I am going to be a featured writer at a "Lyrical Wines" wine tasting event at Cleveland's coolest bar Budapest Blonde, the co-owner of which wrote a
letter to the editor about my Hungarian cucumber recipe that was so funny, I laughed like hell when I read it.
Budapest Blonde is my favorite bar in Cleveland. I love it so much I wrote this essay about it. The wine tasting will be at 7 p.m. on Dec. 6. Cost is $25. For reservations, call 440-237-0292 or call the bar at 216-328-8780 anytime after 4 p.m. Tuesday through Friday. I am told these events usually sell out.
I will be appearing with fellow author Richard Montanari, who is the best-selling author of The Skin Gods, as well as a bevy of other books. This event is going to be a blast and I'd love to see any and all of you there.
Grape graphic courtesy of artist Nadina Tandy.
Next up is this guy, Dean Cochrane whom I playfully call Cockman as I constantly get him confused with Doug Hoffman. Who cares? I like both these guys. Anywho, I advise everyone to hop on over here to get a snootful of fiction Cockman style within the pages of his online novella The Weaveling.
And now for something so disturbing, I just don't know what. Flamingo dressed up as the lunchlady for Halloween. As you can see, Flamingo looks more like the lunchlady than the actual lunchlady, which is troubling enough (I encourage all of you to click to enlarge the photo and check out those legs!).
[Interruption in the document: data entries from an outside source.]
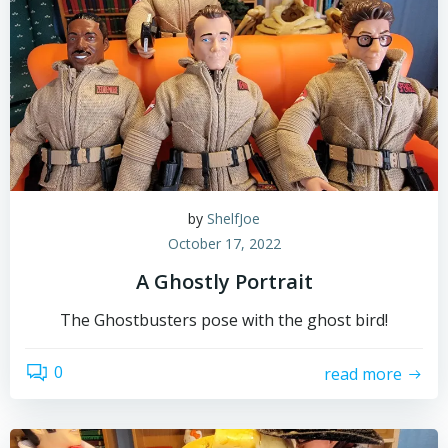
by
ShelfJoe
October 17, 2022
A Ghostly Portrait
The Ghostbusters pose with the ghost bird!
0
read more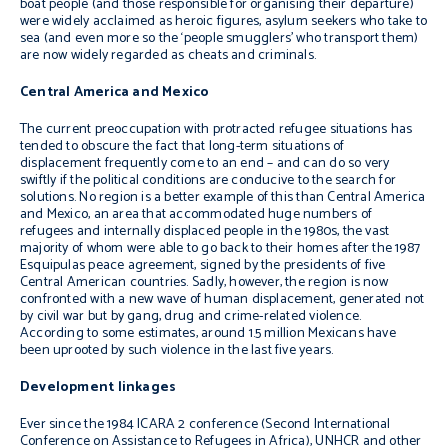
boat people (and those responsible for organising their departure)
were widely acclaimed as heroic figures, asylum seekers who take to
sea (and even more so the ‘people smugglers’ who transport them)
are now widely regarded as cheats and criminals.
Central America and Mexico
The current preoccupation with protracted refugee situations has
tended to obscure the fact that long-term situations of
displacement frequently come to an end – and can do so very
swiftly if the political conditions are conducive to the search for
solutions. No region is a better example of this than Central America
and Mexico, an area that accommodated huge numbers of
refugees and internally displaced people in the 1980s, the vast
majority of whom were able to go back to their homes after the 1987
Esquipulas peace agreement, signed by the presidents of five
Central American countries. Sadly, however, the region is now
confronted with a new wave of human displacement, generated not
by civil war but by gang, drug and crime-related violence.
According to some estimates, around 1.5 million Mexicans have
been uprooted by such violence in the last five years.
Development linkages
Ever since the 1984 ICARA 2 conference (Second International
Conference on Assistance to Refugees in Africa), UNHCR and other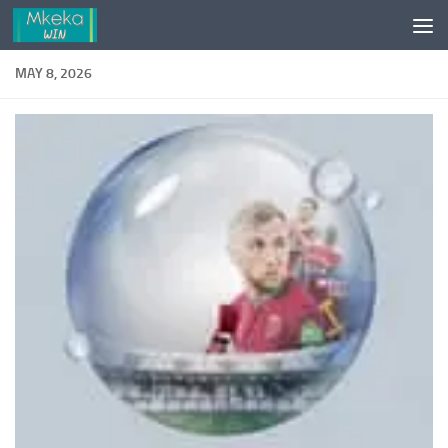
Skip to content
MAY 8, 2026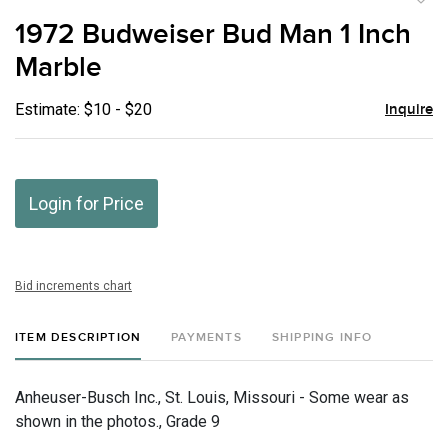
to
1972 Budweiser Bud Man 1 Inch
favor
Marble
Estimate: $10 - $20
Inquire
Login for Price
Bid increments chart
ITEM DESCRIPTION
PAYMENTS
SHIPPING INFO
Anheuser-Busch Inc., St. Louis, Missouri - Some wear as
shown in the photos., Grade 9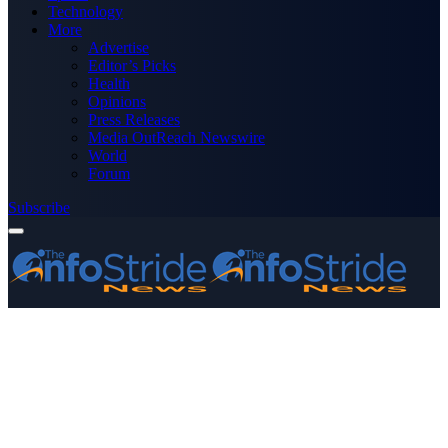
Technology
More
Advertise
Editor’s Picks
Health
Opinions
Press Releases
Media OutReach Newswire
World
Forum
Subscribe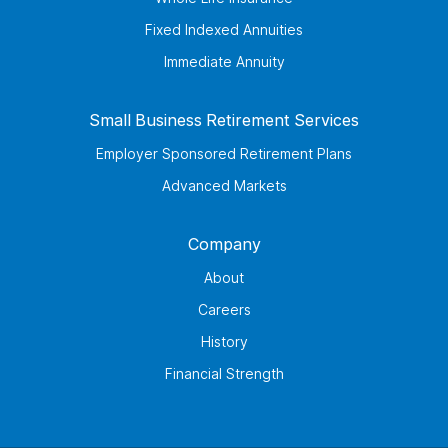
Fixed Indexed Annuities
Immediate Annuity
Small Business Retirement Services
Employer Sponsored Retirement Plans
Advanced Markets
Company
About
Careers
History
Financial Strength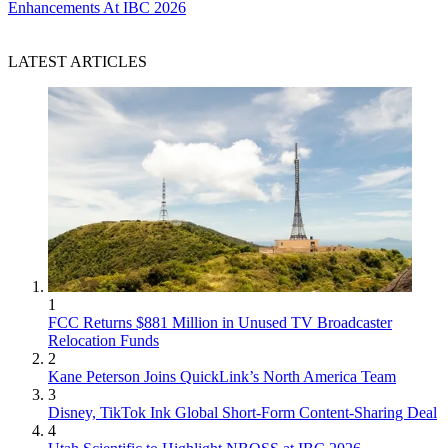
Enhancements At IBC 2026
LATEST ARTICLES
1
FCC Returns $881 Million in Unused TV Broadcaster
Relocation Funds
2
Kane Peterson Joins QuickLink’s North America Team
3
Disney, TikTok Ink Global Short-Form Content-Sharing Deal
4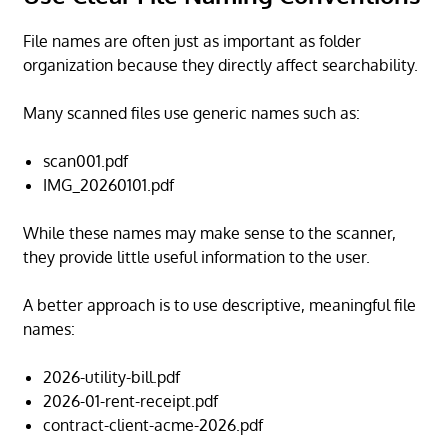
File names are often just as important as folder
organization because they directly affect searchability.
Many scanned files use generic names such as:
scan001.pdf
IMG_20260101.pdf
While these names may make sense to the scanner,
they provide little useful information to the user.
A better approach is to use descriptive, meaningful file
names:
2026-utility-bill.pdf
2026-01-rent-receipt.pdf
contract-client-acme-2026.pdf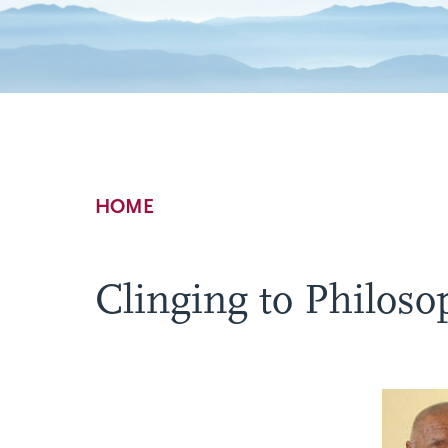
Breadcrumb
HOME
Clinging to Philoso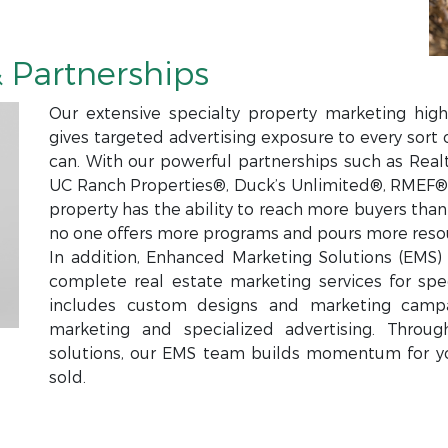
 Partnerships
Our extensive specialty property marketing high
gives targeted advertising exposure to every sort 
can. With our powerful partnerships such as Real
UC Ranch Properties®, Duck’s Unlimited®, RMEF®,
property has the ability to reach more buyers tha
no one offers more programs and pours more resou
In addition, Enhanced Marketing Solutions (EMS) i
complete real estate marketing services for spec
includes custom designs and marketing campa
marketing and specialized advertising. Throu
solutions, our EMS team builds momentum for y
sold.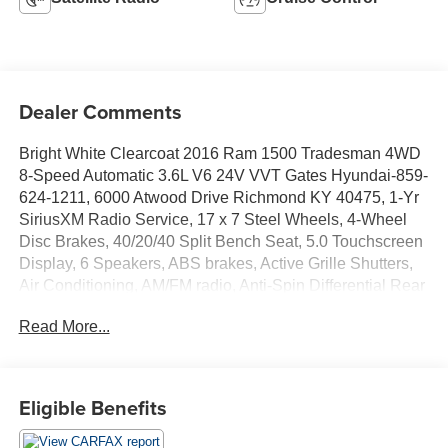
Dealer Comments
Bright White Clearcoat 2016 Ram 1500 Tradesman 4WD
8-Speed Automatic 3.6L V6 24V VVT Gates Hyundai-859-
624-1211, 6000 Atwood Drive Richmond KY 40475, 1-Yr
SiriusXM Radio Service, 17 x 7 Steel Wheels, 4-Wheel
Disc Brakes, 40/20/40 Split Bench Seat, 5.0 Touchscreen
Display, 6 Speakers, ABS brakes, Active Grille Shutters,
Air Conditioning, AM/FM radio, Anti-Spin Differential Rear
Axle, Black Exterior Mirrors, Brake assist, Center Hub,
Read More...
Charge Only Remote USB Port, Delay-off headlights,
Driver door bin, Dual front impact airbags, Dual front side
impact airbags, Electronic Shift, Electronic Stability
Control, Exterior Mirrors w/Heating Element, For More
Eligible Benefits
Info, Call 800-643-2112, Front anti-roll bar, Front Armrest
w/3 Cupholders, Front Center Armrest, Front wheel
Even more terrifying is Flamingo's disclosure that he did a handstand on the keg at some point during the evening. Fortunately, no one took a photo of that blessed event. Judging by the length of that sexy smock he's wearing, I'll bet it was one nutty moment! I'm wondering if some clever blogger out there might enlist his or her Photoshop skills and offer an artist's rendering of the "Flamingo Lunch Lady Handstand on Keg."